Как выполнить:
Приведи заново фрагмент текста о Бабеле и Аксенове, начиная с «1 августа. Василий Аксенов» и до «наконец серьезную полемику.» включительно. Обнови его, поставив «Ялте» вместо «Коктебеле».

Исходный текст:
#####

Вот об этом самоуничтожении народа, который сам себе чужой, Бабель и написал свою главную книгу. Вторую книгу он написал для контраста, чтобы показать, как можно было бы жить. Но из России при всем желании не сделаешь одну большую Одессу – нету в ней столько моря и столько евреев, столько греков и столько солнца. Главное же – у ее народа нет чувства принадлежности к единой и щедрой матери. Есть у него только тоска от ощущения вечного сосущего долга перед неласковой, суровой мачехой, требующей новых и новых жертв неизвестно во имя чего. Вот об этом Бабель и написал. За это его убили. Убили и стали любить так, как любят только мертвых. Потому что все остальные в России виноваты по умолчанию.

1 августа. Василий Аксенов дописал «Остров Крым» (1979)
С острова на стрежень

«Остров Крым» Василия Аксенова, законченный в августе семьдесят девятого, в Коктебеле, – один из немногих выживших литпамятников уникальной эпохи. Выживших – поскольку только что вышедшее переиздание высоко держится в списке бестселлеров, горячо обсуждается и, кажется, вызывает наконец серьезную полемику.

Тогда у Аксенова не было возможности обсудить свое сочинение с адекватной критикой и широкой читательской массой: почти сразу после окончания романа он эмигрировал, точнее, выехал в США читать лекции и немедленно лишился гражданства. «Остров» напечатали в «Ардисе», он проник в СССР, был хитом самиздата. Но такое полуподпольное существование априори исключает серьезный анализ: книга читалась за ночь, всех волновал либо политический смысл, либо храбрая эротика, либо, наконец, поиски прототипов. Увы, из всех русских писателей первого ряда Аксенов выделяется именно непрочитанностью, почти полным отсутствием серьезных исследовательских работ, которые в общем единичны: в первую очередь назовем образцовый построчный комментарий покойного Ю.К. Щеглова к «Бочкотаре».

Между тем сложная архитектоника аксеновских романов, весьма разнообразных при относительной однотипности протагонистов, сквозные аксеновские мотивы, открытые – при всей определенности – финалы, некоторая расплывчатость позитива при однозначном и ярко очерченном негативе заслуживают серьезнейшего внимания: Аксенов сказал о семидесятых и восьмидесятых нечто более важное, чем о шестидесятых. Более того, семидесятые, особенно вторая их половина, остаются наиболее интересным и, пожалуй, непонятым советским периодом. Описаны они либо поверхностно, либо уклончиво: одни умерли, другие спились, третьи уехали – фиксировать гротескную реальность поздней брежневщины стало некому, а между тем в СССР заваривались интересные дела. Соревнование мировых систем шло к медленной, предсказанной Сахаровым и, мнится, неизбежной конвергенции. Режим уже был нереформируем: вероятней всего, точка бифуркации была пройдена где-то в 1961–1962 годах, в середине хрущевского правления, и уже в 1968 году рыпаться было поздно. Но хаотический распад девяностых не был еще предопределен: некоторые процессы можно было остановить либо спустить на тормозах. Широко обсуждались разные варианты выхода из советского тупика – консервативный (в духе почвенников), земский (вариант Солженицына), либеральный (сахаровский), военный, технократический и так далее, вплоть до религиозной утопии. Бурно цвел самиздат, в котором не переводились рецепты спасения Отечества. «Остров Крым» появился ровно на пике всех этих дискуссий. И, разумеется, тогда было никак не до аксеновских метафор: из многослойного торта выедался исключительно верхний слой.

#####

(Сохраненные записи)
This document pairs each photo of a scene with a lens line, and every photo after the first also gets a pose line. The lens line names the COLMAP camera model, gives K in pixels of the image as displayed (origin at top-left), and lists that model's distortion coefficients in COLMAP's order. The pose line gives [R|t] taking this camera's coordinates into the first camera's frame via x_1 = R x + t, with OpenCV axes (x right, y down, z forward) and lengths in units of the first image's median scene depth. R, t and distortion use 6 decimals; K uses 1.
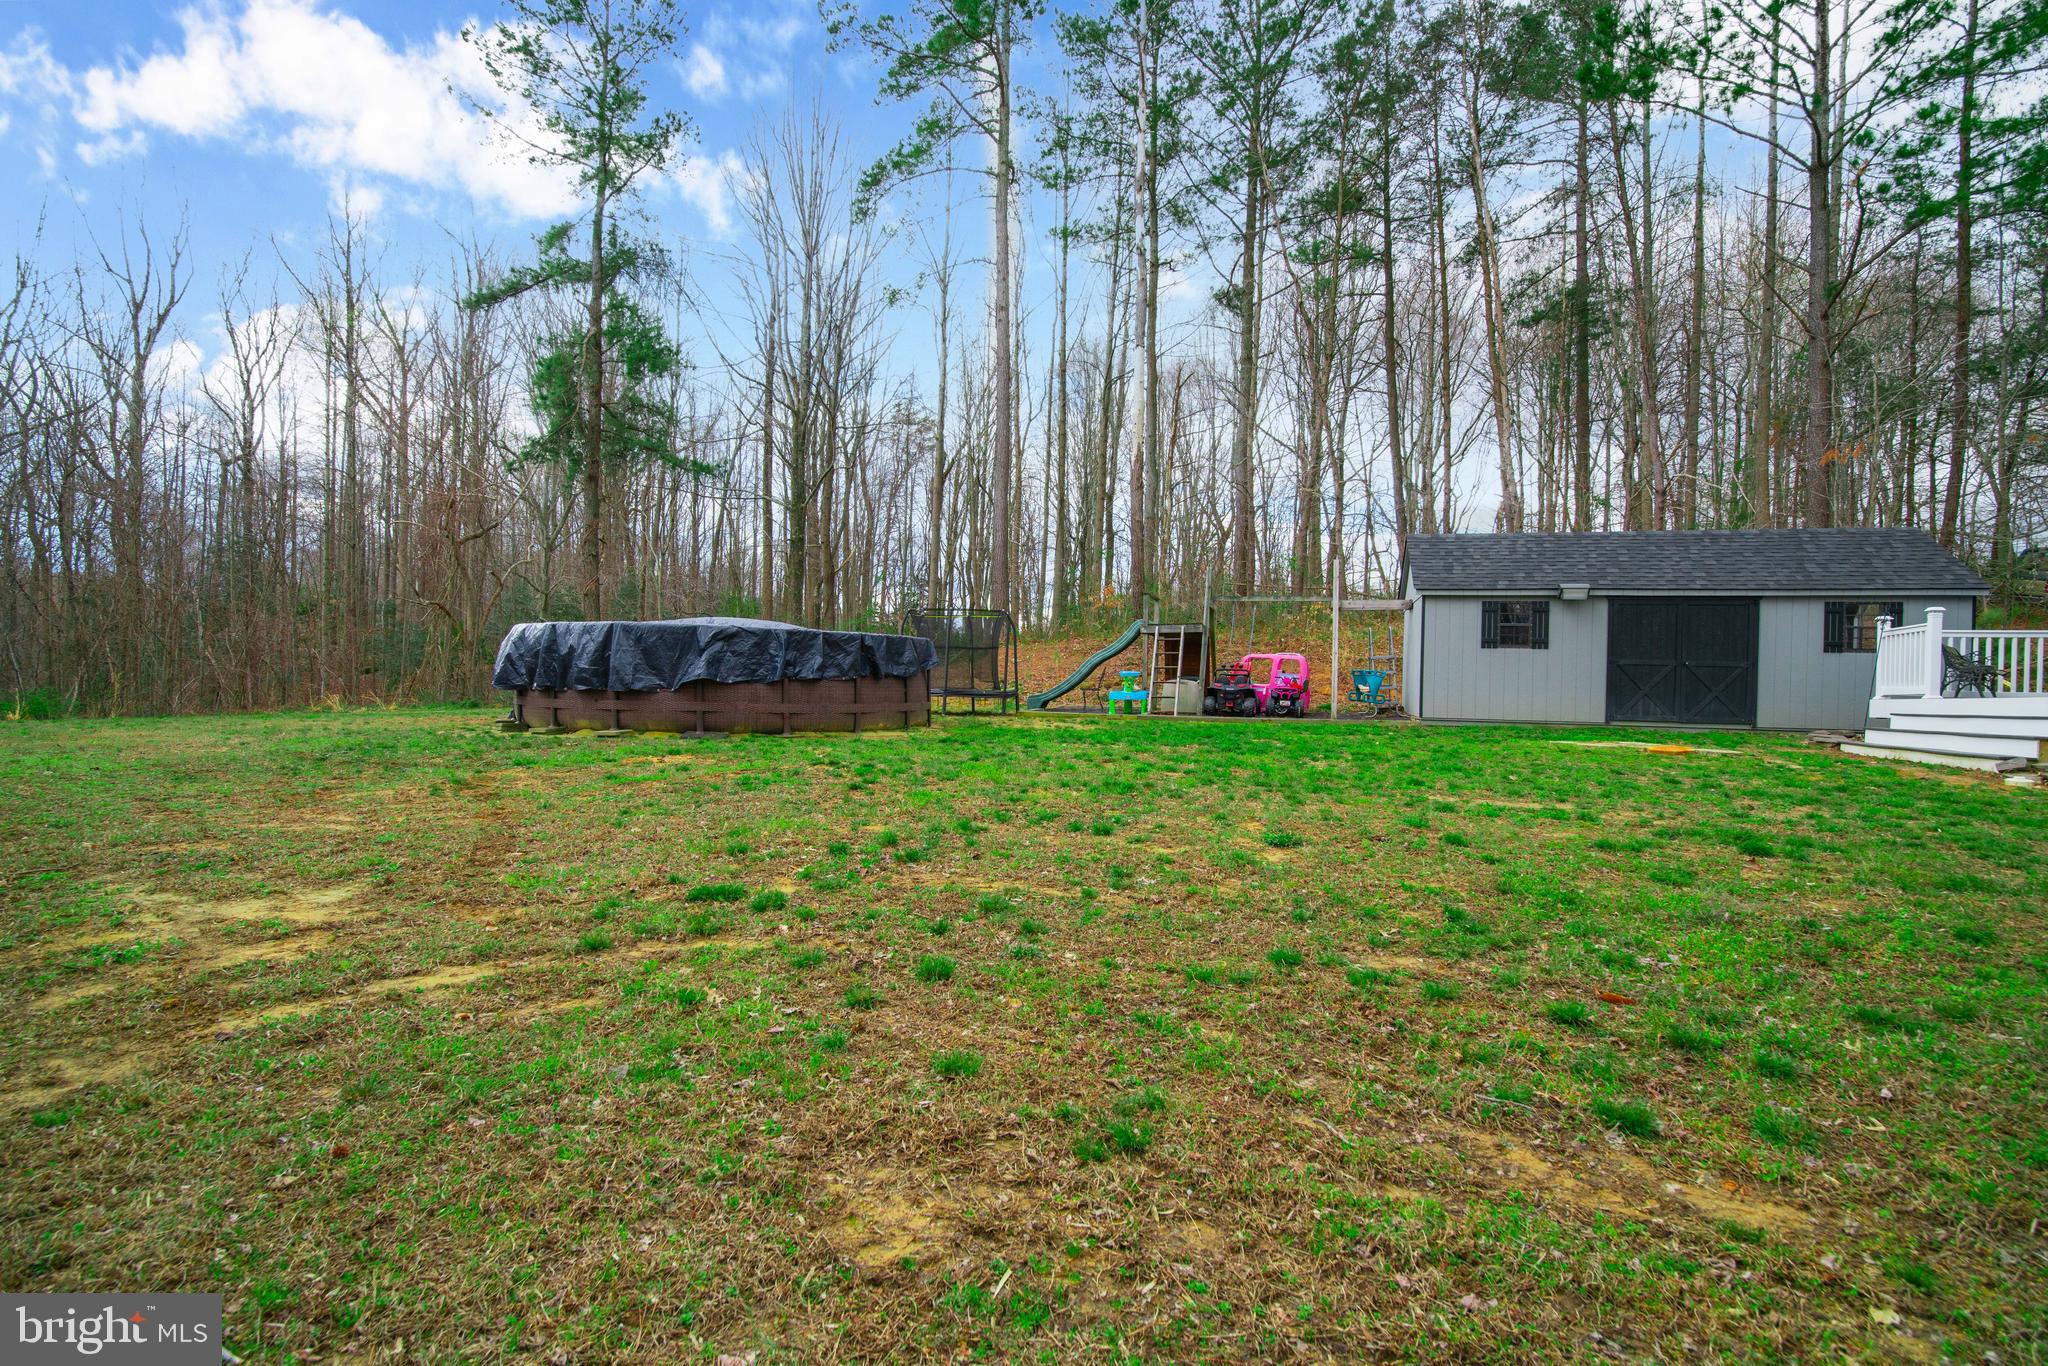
lens RADIAL K [[990.9, 0, 1030.4], [0, 990.9, 706.3], [0, 0, 1]] dist [-0.003576, -0.000520]
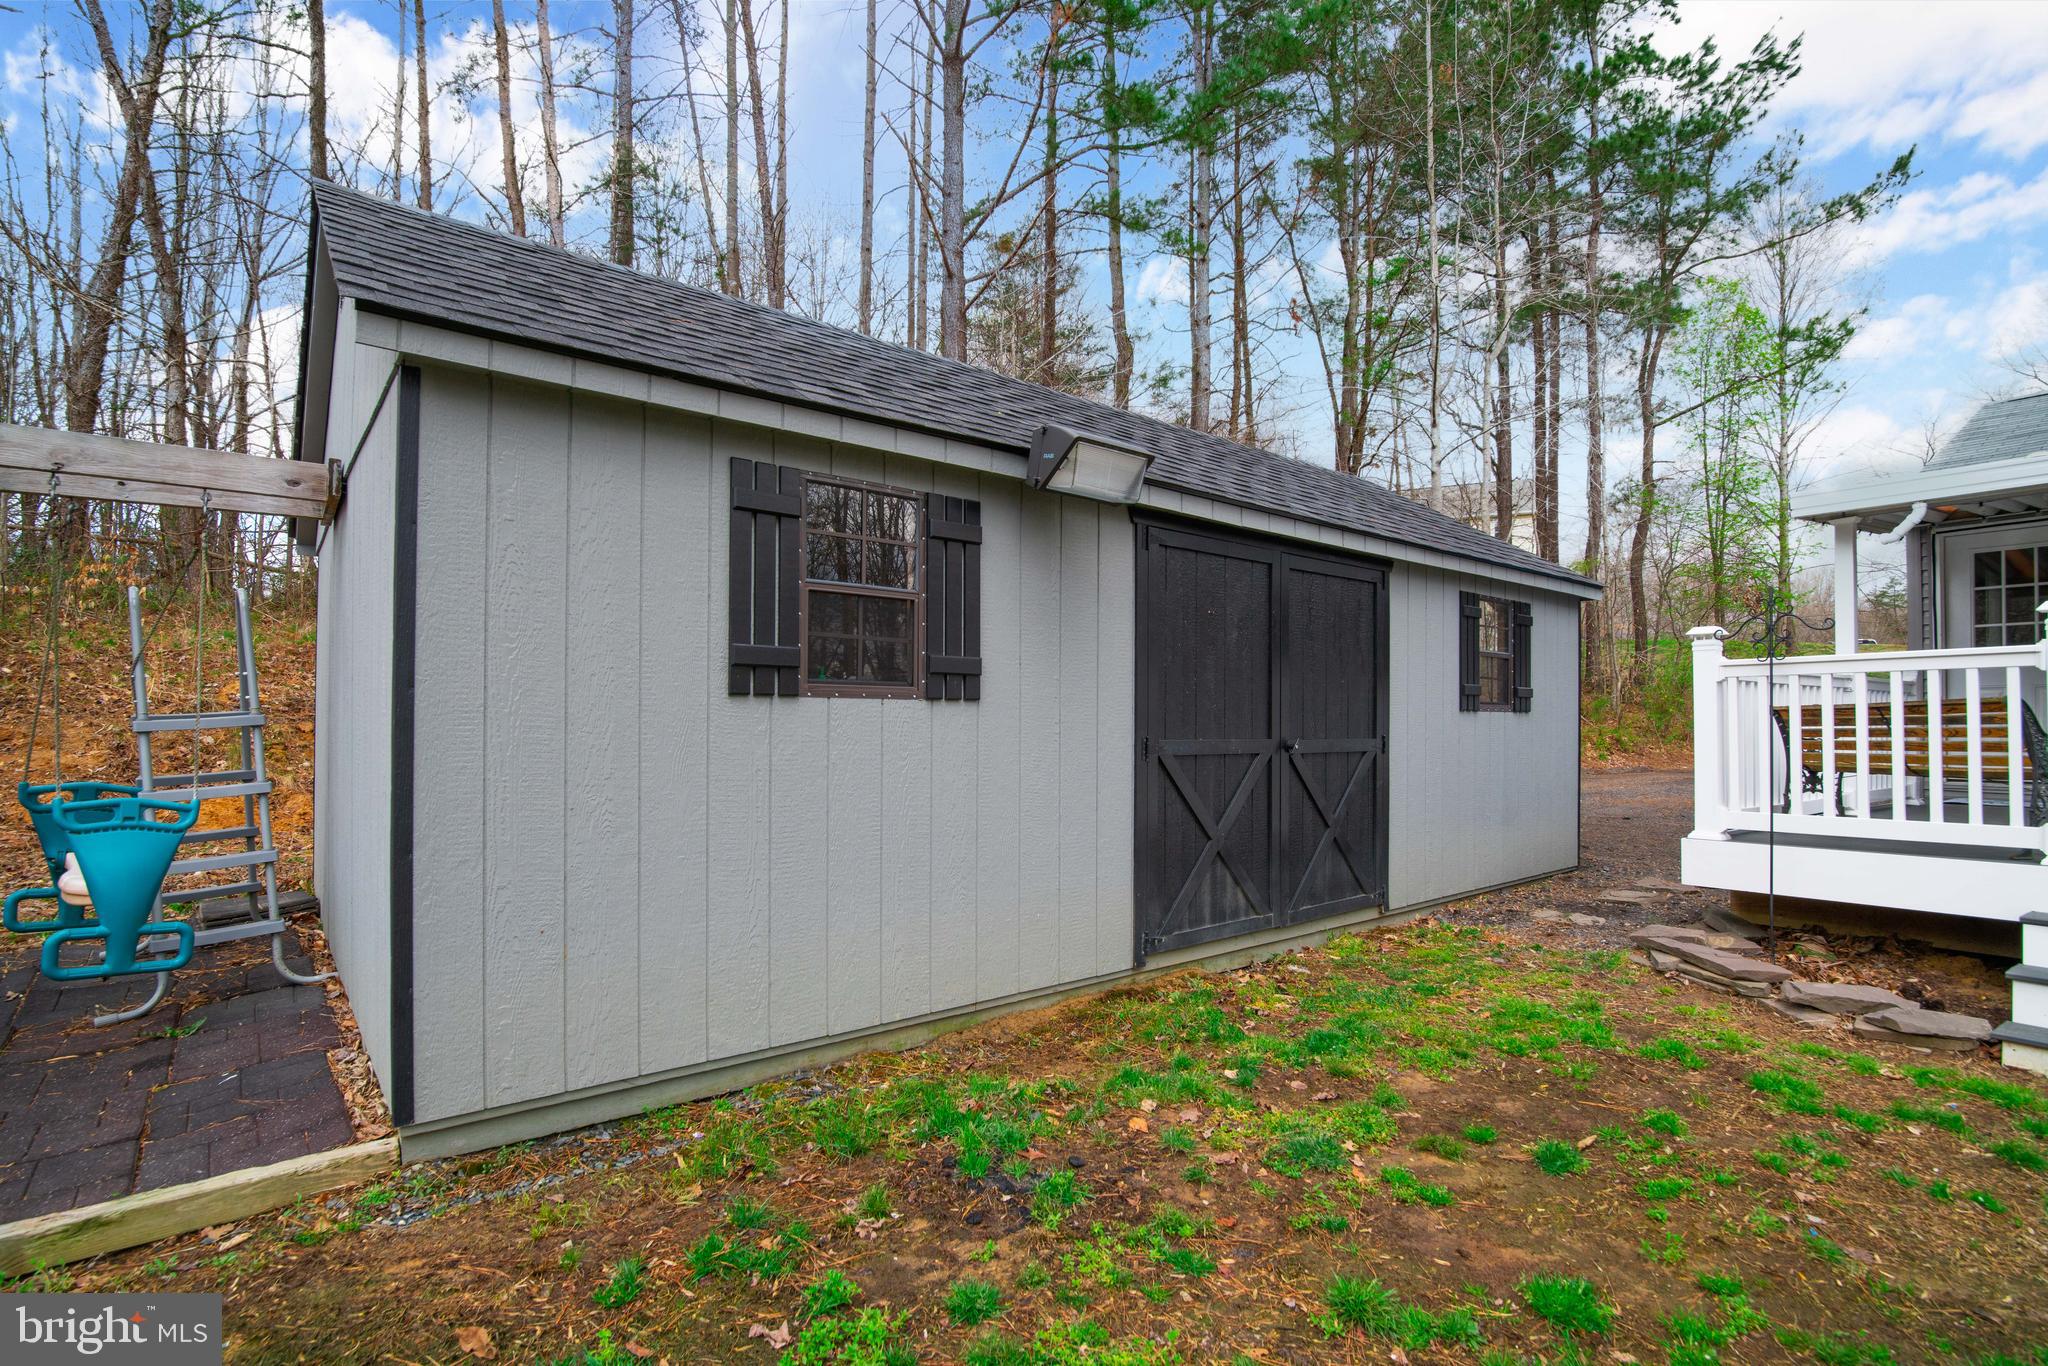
lens RADIAL K [[990.9, 0, 1030.4], [0, 990.9, 706.3], [0, 0, 1]] dist [-0.003576, -0.000520]
pose [[0.577536, -0.005665, 0.816345, 0.336651], [0.029602, 0.999464, -0.014006, -0.053364], [-0.815828, 0.032254, 0.577394, 0.857472]]
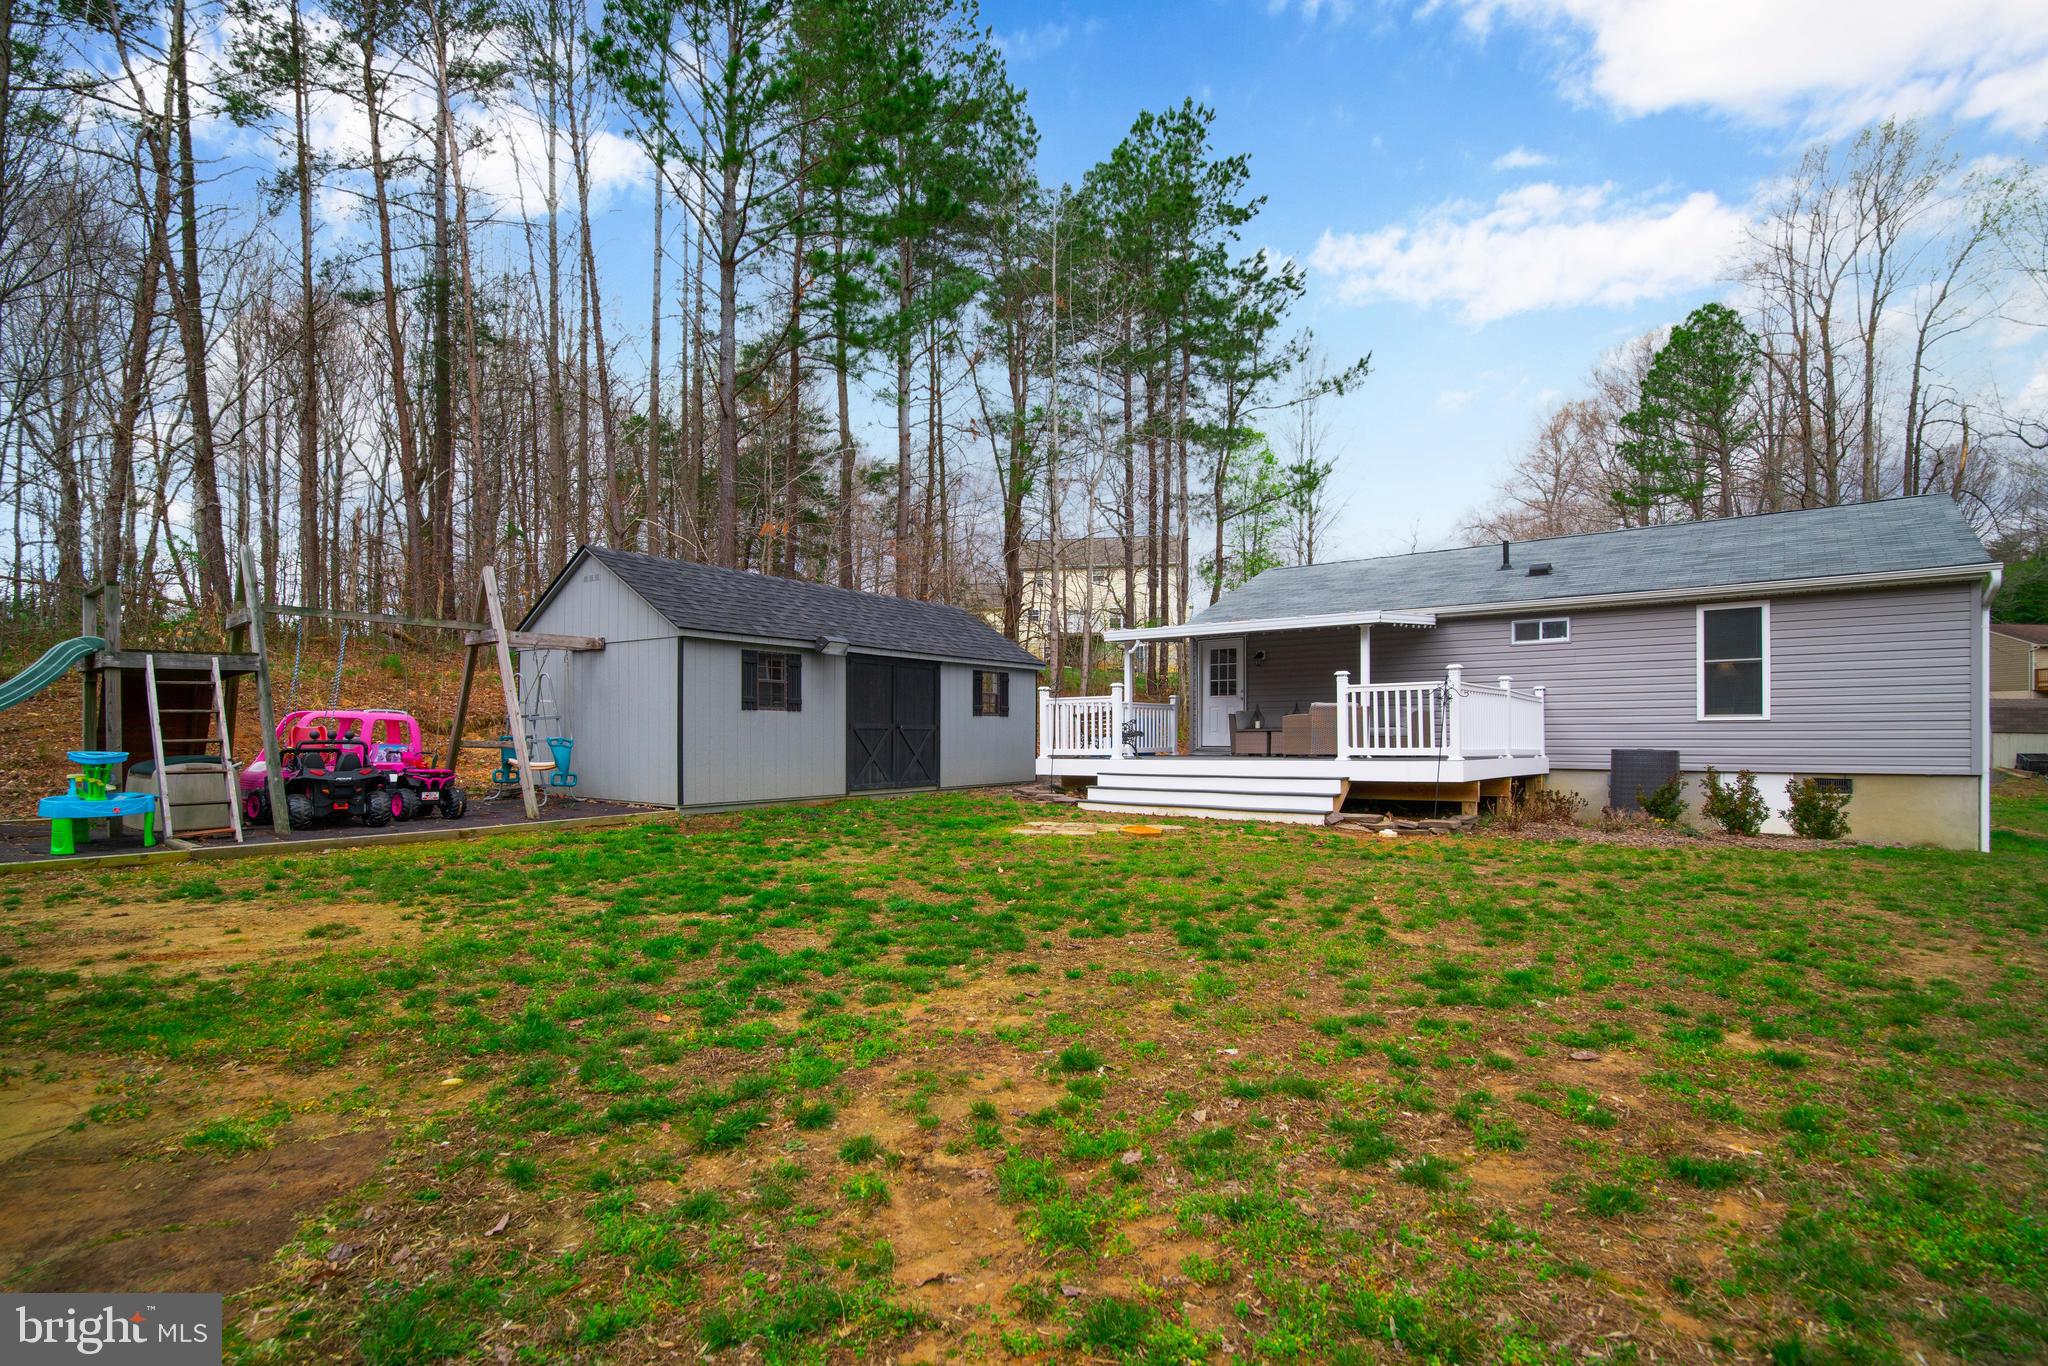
lens RADIAL K [[990.9, 0, 1030.4], [0, 990.9, 706.3], [0, 0, 1]] dist [-0.003576, -0.000520]
pose [[0.331668, 0.005946, 0.943377, -0.201440], [0.030699, 0.999383, -0.017092, -0.042271], [-0.942896, 0.034630, 0.331281, 0.544924]]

#####

Ответ к упражнению:
1 августа. Василий Аксенов дописал «Остров Крым» (1979)
С острова на стрежень

«Остров Крым» Василия Аксенова, законченный в августе семьдесят девятого, в Ялте, – один из немногих выживших литпамятников уникальной эпохи. Выживших – поскольку только что вышедшее переиздание высоко держится в списке бестселлеров, горячо обсуждается и, кажется, вызывает наконец серьезную полемику.